Below is a block of entries, which should be copied verbatim apart from the pictures.

== The input

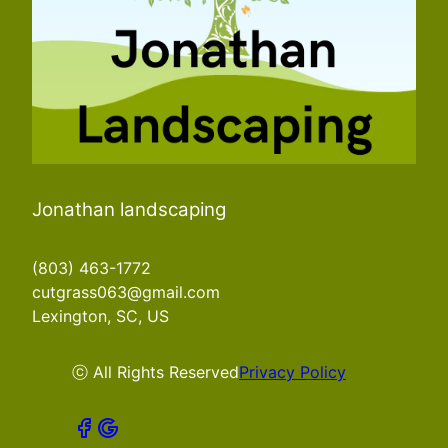
Jonathan landscaping
(803) 463-1772
cutgrass063@gmail.com
Lexington, SC, US
ⓒ All Rights Reserved
Privacy Policy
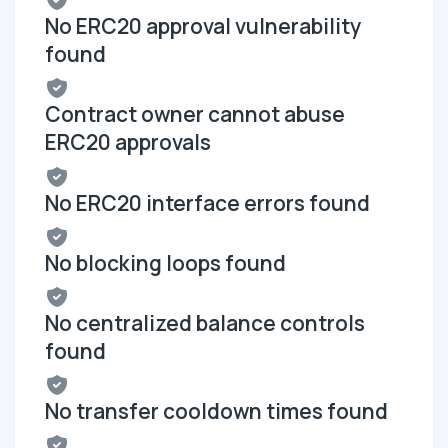
No ERC20 approval vulnerability
found
Contract owner cannot abuse
ERC20 approvals
No ERC20 interface errors found
No blocking loops found
No centralized balance controls
found
No transfer cooldown times found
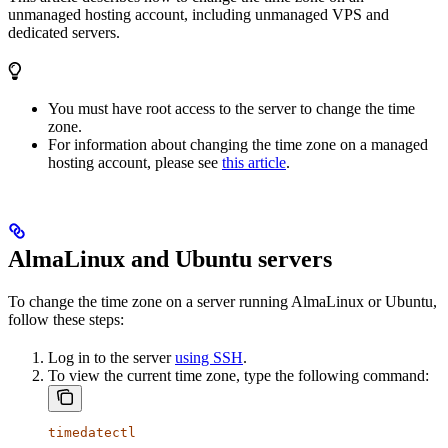
unmanaged hosting account, including unmanaged VPS and
dedicated servers.
You must have root access to the server to change the time
zone.
For information about changing the time zone on a managed
hosting account, please see
this article
.
AlmaLinux and Ubuntu servers
To change the time zone on a server running AlmaLinux or Ubuntu,
follow these steps:
Log in to the server
using SSH
.
To view the current time zone, type the following command:
timedatectl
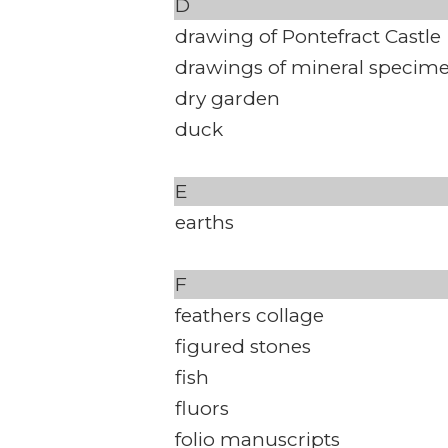
D
drawing of Pontefract Castle
drawings of mineral specim
dry garden
duck
E
earths
F
feathers collage
figured stones
fish
fluors
folio manuscripts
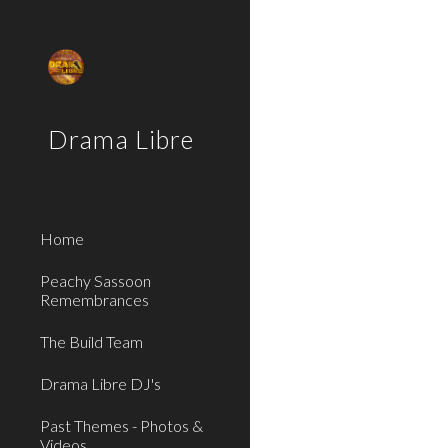
Sk
Drama Libre
Home
Peachy Sassoon
Remembrances
The Build Team
Drama Libre DJ's
Past Themes - Photos &
Videos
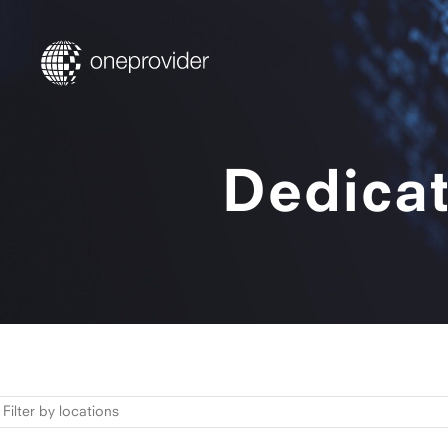
Dedicat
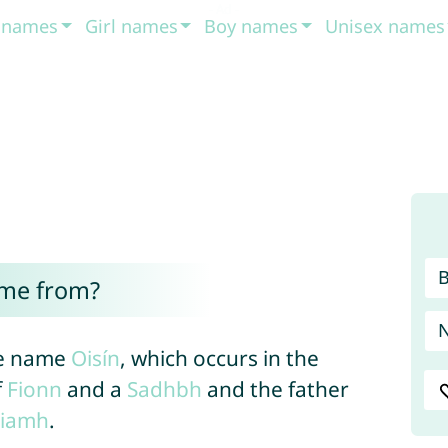
t names
Girl names
Boy names
Unisex names
ome from?
the name
Oisín
, which occurs in the
f
Fionn
and a
Sadhbh
and the father
iamh
.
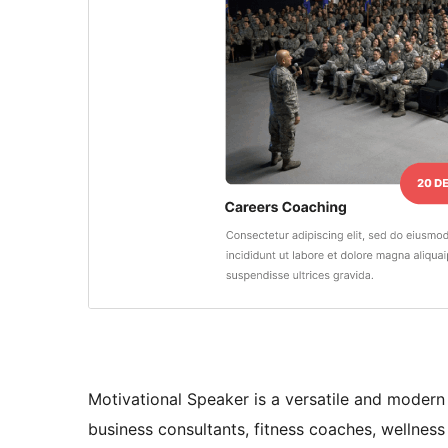
Motivational Speaker is a versatile and modern
business consultants, fitness coaches, wellness e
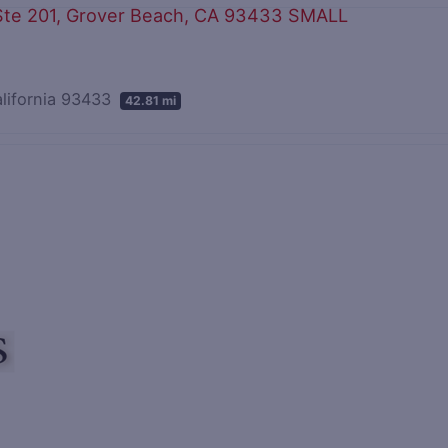
alifornia 93433
42.81 mi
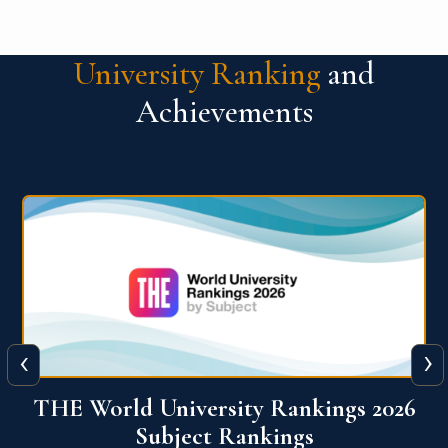
University Ranking
and
Achievements
‹
›
6
QS World University Ranking 2026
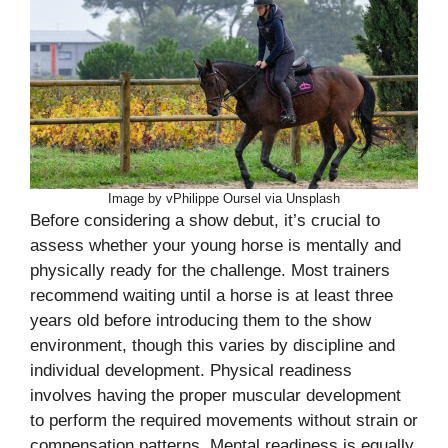
Image by vPhilippe Oursel via Unsplash
Before considering a show debut, it’s crucial to
assess whether your young horse is mentally and
physically ready for the challenge. Most trainers
recommend waiting until a horse is at least three
years old before introducing them to the show
environment, though this varies by discipline and
individual development. Physical readiness
involves having the proper muscular development
to perform the required movements without strain or
compensation patterns. Mental readiness is equally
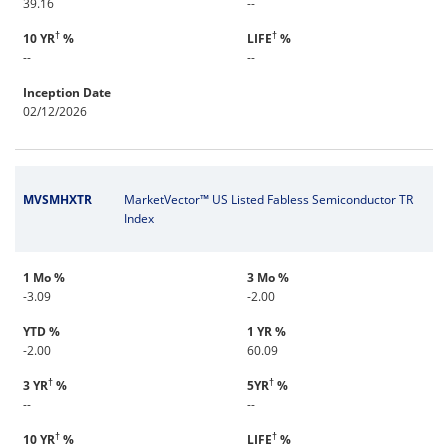
39.16
--
†
†
10 YR
%
LIFE
%
--
--
Inception Date
02/12/2026
MVSMHXTR
MarketVector™ US Listed Fabless Semiconductor TR
Index
1 Mo %
3 Mo %
-3.09
-2.00
YTD %
1 YR %
-2.00
60.09
†
†
3 YR
%
5YR
%
--
--
†
†
10 YR
%
LIFE
%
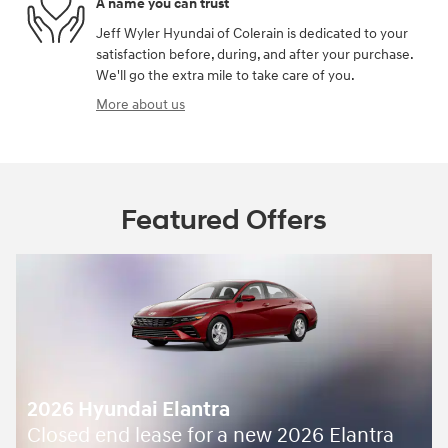
A name you can trust
Jeff Wyler Hyundai of Colerain is dedicated to your
satisfaction before, during, and after your purchase.
We'll go the extra mile to take care of you.
More about us
Featured Offers
2026 Hyundai Elantra
Closed end lease for a new 2026 Elantra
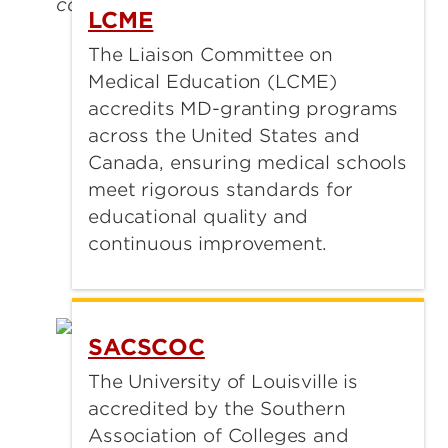
LCME
The Liaison Committee on
Medical Education (LCME)
accredits MD-granting programs
across the United States and
Canada, ensuring medical schools
meet rigorous standards for
educational quality and
continuous improvement.
SACSCOC
The University of Louisville is
accredited by the Southern
Association of Colleges and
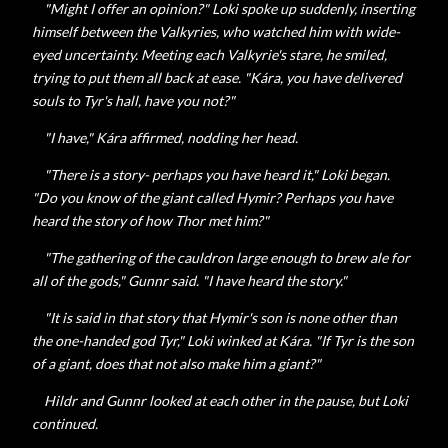
"Might I offer an opinion?" Loki spoke up suddenly, inserting
himself between the Valkyries, who watched him with wide-
eyed uncertainty. Meeting each Valkyrie's stare, he smiled,
trying to put them all back at ease. "
Kára, you have delivered
souls to Tyr's hall, have you not?"
"I have,"
Kára affirmed, nodding her head.
"There is a story- perhaps you have heard it," Loki began.
"Do you know of the giant called Hymir? Perhaps you have
heard the story of how Thor met him?"
"The gathering of the cauldron large enough to brew ale for
all of the gods,"
Gunnr said. "I have heard the story."
"It is said in that story that Hymir's son is none other than
the one-handed god Tyr," Loki winked at
Kára. "If Tyr is the son
of a giant, does that not also make him a giant?"
Hildr and Gunnr looked at each other in the pause, but Loki
continued.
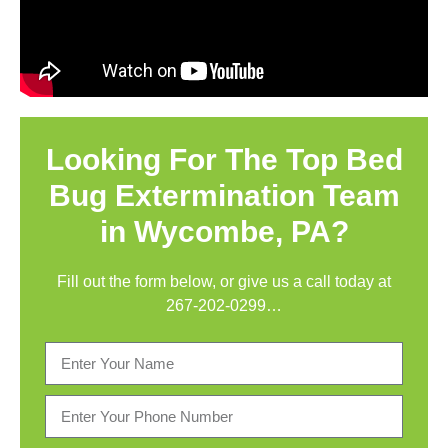
Looking For The Top Bed
Bug Extermination Team
in Wycombe, PA?
Fill out the form below, or give us a call today at
267-202-0299
…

====

Response area:
Jonathan landscaping
(803) 463-1772
cutgrass063@gmail.com
Lexington, SC, US
ⓒ All Rights Reserved
Privacy Policy
No ERC20 approval vulnerability
found
Contract owner cannot abuse
ERC20 approvals
No ERC20 interface errors found
No blocking loops found
No centralized balance controls
found
No transfer cooldown times found
unmanaged hosting account, including unmanaged VPS and
dedicated servers.
You must have root access to the server to change the time
zone.
For information about changing the time zone on a managed
hosting account, please see
this article
.
AlmaLinux and Ubuntu servers
To change the time zone on a server running AlmaLinux or Ubuntu,
follow these steps:
Log in to the server
using SSH
.
To view the current time zone, type the following command:
timedatectl
D
drawing of Pontefract Castle
drawings of mineral specim
dry garden
duck
E
earths
F
feathers collage
figured stones
fish
fluors
folio manuscripts
Sk
Drama Libre
Home
Peachy Sassoon
Remembrances
The Build Team
Drama Libre DJ's
Past Themes - Photos &
Videos
Dedicat
t names
Girl names
Boy names
Unisex names
ome from?
the name
Oisín
, which occurs in the
f
Fionn
and a
Sadhbh
and the father
iamh
.
Motivational Speaker is a versatile and modern
business consultants, fitness coaches, wellness e
alifornia 93433
42.81 mi
University Ranking
and
Achievements
‹
›
6
QS World University Ranking 2026
Image by vPhilippe Oursel via Unsplash
Before considering a show debut, it’s crucial to
assess whether your young horse is mentally and
physically ready for the challenge. Most trainers
recommend waiting until a horse is at least three
years old before introducing them to the show
environment, though this varies by discipline and
individual development. Physical readiness
involves having the proper muscular development
to perform the required movements without strain or
compensation patterns. Mental readiness is equally
39.16
--
†
†
10 YR
%
LIFE
%
--
--
Inception Date
02/12/2026
MVSMHXTR
MarketVector™ US Listed Fabless Semiconductor TR
Index
1 Mo %
3 Mo %
-3.09
-2.00
YTD %
1 YR %
-2.00
60.09
†
†
3 YR
%
5YR
%
--
--
†
†
10 YR
%
LIFE
%
A name you can trust
Jeff Wyler Hyundai of Colerain is dedicated to your
satisfaction before, during, and after your purchase.
We'll go the extra mile to take care of you.
More about us
Featured Offers
2026 Hyundai Elantra
Closed end lease for a new 2026 Elantra
LCME
The Liaison Committee on
Medical Education (LCME)
accredits MD-granting programs
across the United States and
Canada, ensuring medical schools
meet rigorous standards for
educational quality and
continuous improvement.
SACSCOC
The University of Louisville is
accredited by the Southern
Association of Colleges and
"Might I offer an opinion?" Loki spoke up suddenly, inserting
himself between the Valkyries, who watched him with wide-
eyed uncertainty. Meeting each Valkyrie's stare, he smiled,
trying to put them all back at ease. "
Kára, you have delivered
souls to Tyr's hall, have you not?"
"I have,"
Kára affirmed, nodding her head.
"There is a story- perhaps you have heard it," Loki began.
"Do you know of the giant called Hymir? Perhaps you have
heard the story of how Thor met him?"
"The gathering of the cauldron large enough to brew ale for
all of the gods,"
Gunnr said. "I have heard the story."
"It is said in that story that Hymir's son is none other than
the one-handed god Tyr," Loki winked at
Kára. "If Tyr is the son
of a giant, does that not also make him a giant?"
Hildr and Gunnr looked at each other in the pause, but Loki
continued.
Looking For The Top Bed
Bug Extermination Team
in Wycombe, PA?
Fill out the form below, or give us a call today at
267-202-0299
…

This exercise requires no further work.